POTONGAN DOKUMEN |
China dan AS Dikabarkan Gagal Jalin Kesepakatan tentang Perubahan Iklim

- 4 September 2021, 14:15 WIB
Ilustrasi China dan Amerika Serikat (AS)
Ilustrasi China dan Amerika Serikat (AS) /Karolina Grabowska/Pexels/

WARTA PONTIANAK - China dan Amerika Serikat (AS) telah gagal mencapai kesepakatan tentang perubahan iklim.

Dikutip dari South China Morning, Beijing dikabarkan menolak seruan untuk membuat lebih banyak janji publik tentang perubahan iklim sebelum pertemuan puncak iklim Perserikatan Bangsa Bangsa (PBB) di Glasgow pada November 2021 mendatang.

KETENTUAN TUGAS | Lanjutkan berita soal gagalnya kesepakatan iklim antara China dan AS, mulai setelah kalimat terakhirnya. Catatan di bawah ini tidak perlu dipakai.

CUPLIKAN DATA |
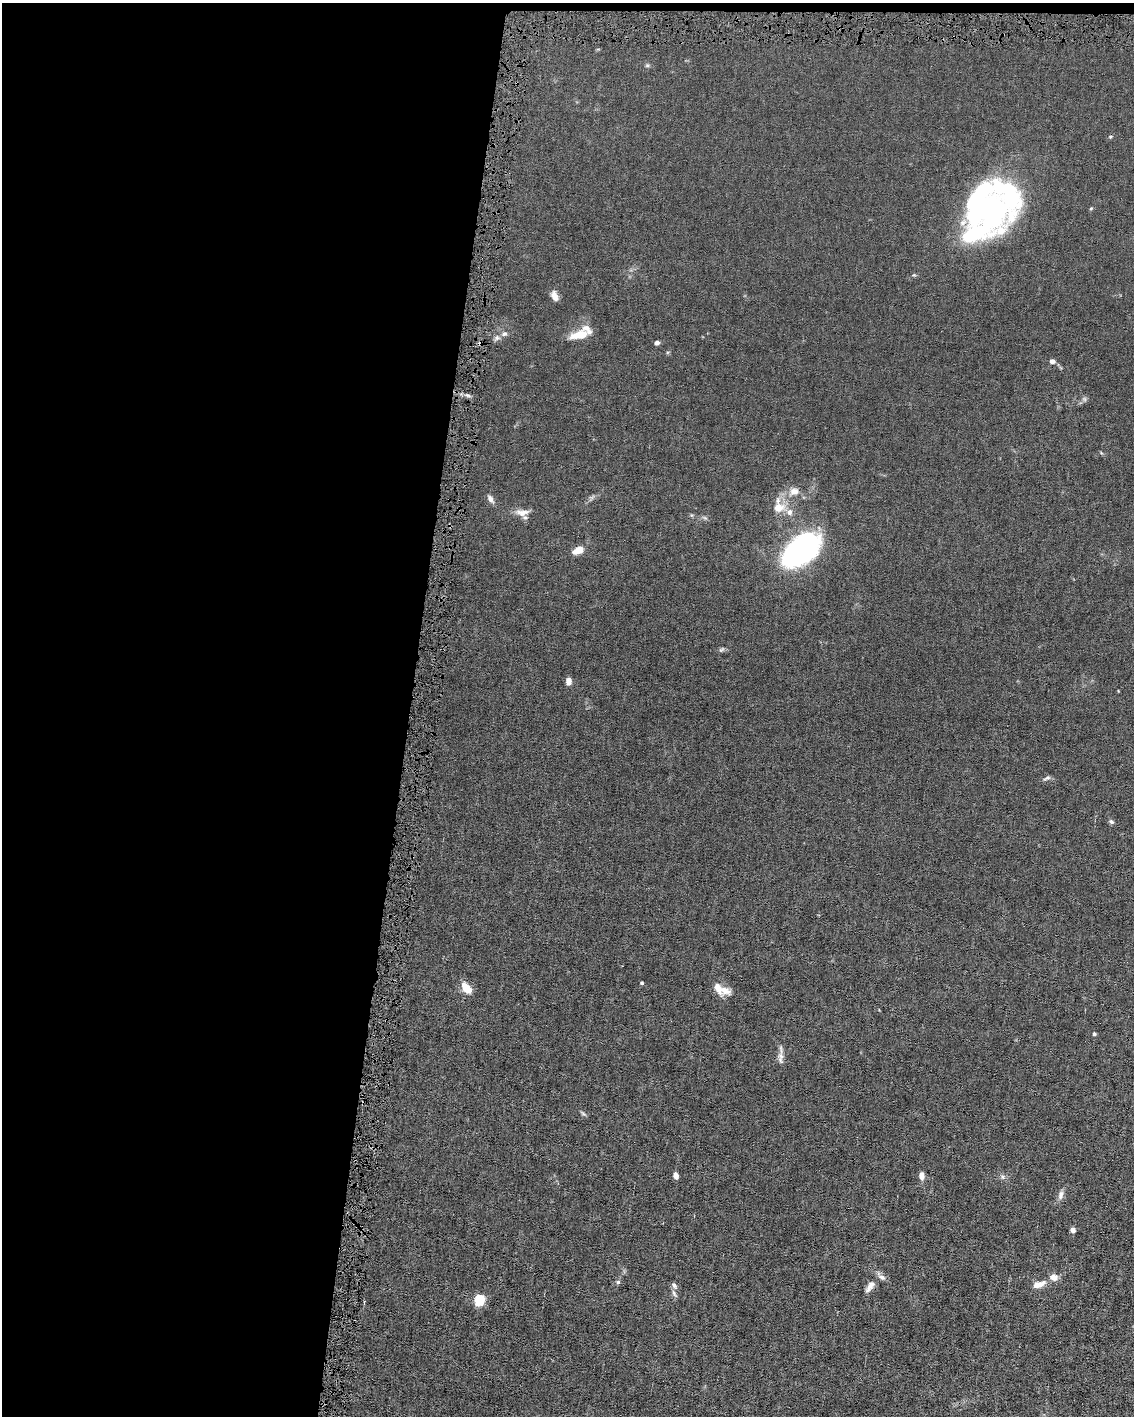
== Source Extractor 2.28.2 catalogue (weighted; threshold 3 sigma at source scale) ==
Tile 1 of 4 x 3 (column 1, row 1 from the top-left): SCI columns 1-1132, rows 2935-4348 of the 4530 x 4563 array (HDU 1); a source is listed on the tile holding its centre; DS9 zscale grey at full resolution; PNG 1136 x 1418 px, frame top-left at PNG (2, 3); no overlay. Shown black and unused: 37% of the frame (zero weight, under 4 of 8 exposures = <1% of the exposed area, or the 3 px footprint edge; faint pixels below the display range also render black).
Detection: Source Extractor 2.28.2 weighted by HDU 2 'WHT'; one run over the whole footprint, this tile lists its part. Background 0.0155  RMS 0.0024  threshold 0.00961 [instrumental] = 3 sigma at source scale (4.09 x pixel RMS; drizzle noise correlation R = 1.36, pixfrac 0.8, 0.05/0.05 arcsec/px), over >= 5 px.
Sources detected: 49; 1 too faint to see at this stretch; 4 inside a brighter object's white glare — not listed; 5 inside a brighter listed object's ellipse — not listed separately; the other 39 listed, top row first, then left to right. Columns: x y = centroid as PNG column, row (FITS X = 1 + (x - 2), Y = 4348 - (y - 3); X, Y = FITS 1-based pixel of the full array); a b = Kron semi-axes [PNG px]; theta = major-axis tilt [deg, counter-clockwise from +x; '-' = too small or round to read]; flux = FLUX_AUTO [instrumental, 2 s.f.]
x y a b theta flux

HASIL TUGAS |
Dalam sebuah laporan yang diterbitkan pada hari Jumat 3 September 2021, surat kabar yang berbasis di Hongkong tersebut mengungkapkan, bahwa pembicaraan itu juga terjerat dalam perdebatan tentang hak asasi manusia, setelah Washington baru-baru ini menargetkan industri tenaga surya Beijing atas tuduhan kerja paksa minoritas Muslim Uighur di Xinjiang.

“China sudah memiliki rencana dan peta jalannya sendiri untuk mencapai tujuan iklimnya,” kata para pemimpin China kepada utusan iklim AS John Kerry seperti dikutip dari laporan tersebut.

Baca Juga: Inggris Tiba-tiba Kekurangan Pasokan Makanan, Ada Apa Ya?

Runtuhnya pembicaraan terjadi pada saat kritis, ketika dua negara ekonomi terbesar dunia bergulat dengan konsekuensi mendiamkan diri terhadap perubahan iklim, termasuk banjir mematikan baru-baru ini di New York, dan hujan deras yang melanda beberapa kota di China pada Juli dan Agustus 2021 lalu yang menewaskan ratusan orang.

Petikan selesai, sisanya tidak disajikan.